---------- Texto extraído

# Opinion sobre los altavoces que quiero



## Selkir (Abr 3, 2008)

Hola a todos!
Quiero renovarme los altavoces del Pc, pero quiero hacermelos yo mismo.

Aqui os dejo algunos modelos para que me digais vuestra opinión.

Tambien tengo una pregunta, ¿necesitaria poner un subwoofer para tener mas refuerzo en los bajos? la verdad esque me gustan bastante las notas grabes jeje

Muchas gracias.


----------



## DJ DRACO (Abr 3, 2008)

La cuestión aqui es la siguiente: qures cambiar los bafles de la pc por otros hechos por vos, pero utilizando que tipo de amplificador? porque los parlantes de la pc tiene un pequeño amplificador dentro hecho con un tda que no tira mas de 2W, entonces, si quieres q suene bien y sobre todo, que truenen bien las notas de frecuencias graves deberas armarte un amplificador. parlantes hay millones y todos diferentes, yo siempre uso y recomiendo parlantes de carton, los mas crotos viste, de una sola via, nada de parlante de 2 o mas vias de esos q arruinan el cono y mezclan todos los sonidos. y de un diámetro que t sirva para el pc, en tu caso pueden ser de 6" y media o de 6 x 9. y le agregas un tweeter si queres.

--------------------
---------- Material de estudio

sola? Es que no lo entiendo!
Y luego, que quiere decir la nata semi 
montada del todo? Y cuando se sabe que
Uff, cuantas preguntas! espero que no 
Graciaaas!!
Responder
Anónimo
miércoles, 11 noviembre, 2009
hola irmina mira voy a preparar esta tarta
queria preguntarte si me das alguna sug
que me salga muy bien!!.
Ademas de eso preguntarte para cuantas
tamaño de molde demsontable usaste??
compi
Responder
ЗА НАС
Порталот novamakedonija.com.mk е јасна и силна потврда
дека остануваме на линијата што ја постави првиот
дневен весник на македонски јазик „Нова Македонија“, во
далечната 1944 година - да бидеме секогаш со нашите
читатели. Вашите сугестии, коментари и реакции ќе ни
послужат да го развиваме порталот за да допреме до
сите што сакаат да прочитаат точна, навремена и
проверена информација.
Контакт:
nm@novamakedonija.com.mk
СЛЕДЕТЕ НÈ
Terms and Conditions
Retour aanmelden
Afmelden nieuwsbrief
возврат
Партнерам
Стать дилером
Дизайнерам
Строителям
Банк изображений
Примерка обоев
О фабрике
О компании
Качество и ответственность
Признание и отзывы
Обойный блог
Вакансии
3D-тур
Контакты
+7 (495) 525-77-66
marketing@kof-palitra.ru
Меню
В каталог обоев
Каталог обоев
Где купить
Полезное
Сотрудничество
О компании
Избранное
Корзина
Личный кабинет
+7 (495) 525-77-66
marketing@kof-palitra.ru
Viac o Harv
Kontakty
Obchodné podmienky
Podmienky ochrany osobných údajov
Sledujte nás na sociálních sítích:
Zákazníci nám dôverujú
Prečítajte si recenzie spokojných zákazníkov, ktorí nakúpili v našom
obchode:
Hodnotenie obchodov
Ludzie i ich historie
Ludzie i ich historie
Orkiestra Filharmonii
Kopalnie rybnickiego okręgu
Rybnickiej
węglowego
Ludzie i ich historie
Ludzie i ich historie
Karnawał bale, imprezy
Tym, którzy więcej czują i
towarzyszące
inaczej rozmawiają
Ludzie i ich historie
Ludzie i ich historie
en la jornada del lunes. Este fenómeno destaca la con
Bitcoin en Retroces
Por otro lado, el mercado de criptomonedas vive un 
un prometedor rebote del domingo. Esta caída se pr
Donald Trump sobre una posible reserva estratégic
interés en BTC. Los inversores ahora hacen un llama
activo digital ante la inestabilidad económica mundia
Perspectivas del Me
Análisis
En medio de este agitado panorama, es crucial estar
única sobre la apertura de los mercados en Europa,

--------------------

• Qué hacer
Prosigue el hilo de foro sobre altavoces caseros para PC a partir de su última frase. El listado constituye un material independiente del texto.

• Resultado esperado
----------



## Selkir (Abr 3, 2008)

La cuestión es que no me importa mucho como hacerlos. Prefiero que la potencia este fuera de los altavoces.

Eso de poner altavoces de una solo via si que lo habia pensado, pero no se.

Si tu tienes algún modelo para mostrarme te lo agradeceria mucho.


----------



## tecnicdeso (Abr 5, 2008)

Selkir, hay muchos hilos que hablan de ello. Tambien puedes buscar por la red, lo único que debes tener en cuenta es el blindaje magnetico, para evitar influir en el monitor si es de tubo.

De todos modos, debes realizar unos altavoces que no tengan mucha sensibilidad, y que tengan una respuesta muy plana.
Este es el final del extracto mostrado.